With Kennedy’s departure, business loses ally at CPUC

By CMTA Staff

Capitol Update, Dec. 2, 2005 Share this on FacebookTweet thisEmail this to a friend

The departure of Susan Kennedy from the California Public Utilities Commission (CPUC) is likely to have a significant impact on CPUC rulemakings and deliberations.

Appointed by then-Governor Gray Davis in 2003, Kennedy quickly impressed observers and stakeholders with her ability to master complicated energy and telecommunications issues in a short amount of time.  She often lobbied other commissioners to rely on open markets and not more regulations as the best approach for consumers.  During her nearly three years at the CPUC, she has consistently cast votes in favor of decisions more friendly to businesses and markets.
Her departure has now focused speculation on who will take her place.  Possible appointees include Joseph Desmond, chairman of the California Energy Commission and a key energy player in the Schwarzenegger administration, and former Senator Byron Sher, who authored many landmark environmental bills during his years in the Legislature.

The appointment of Desmond would probably not represent a significant change from Kennedy.  His in-depth understanding of California's energy markets and infrastructure issues make him particularly well suited for the post.  
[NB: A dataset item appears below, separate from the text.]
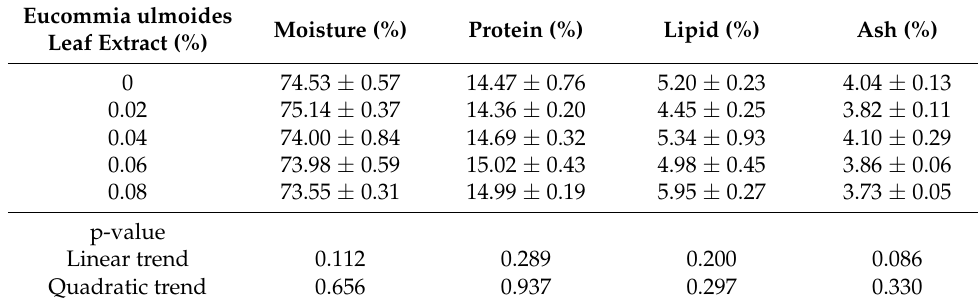
Table 5. Whole-body composition of the GIFT fed with different diets.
If Sher were to be appointed, however, it could significantly shift the balance of the CPUC.  Sher authored several major environmental bills, including SB 1078 in 2002, which established a Renewable Portfolio Standard (RPS) and requires investor-owned utilities (IOUs) and certain other retail sellers to increase their level of renewable resources by one percent a year until a 20 percent renewable portfolio is achieved.  

CMTA supports the goal of ensuring that the state has a diverse portfolio of energy resources.  At the same time, all generation resources, including renewables, must be developed and brought online in a cost-effective manner.  Renewable power, and some of the other environmental initiatives are laudable goals, but not at any cost.

As the Governor’s new chief of staff, Kennedy is likely to play a key role in the vetting process and decision as to who will succeed her at the CPUC.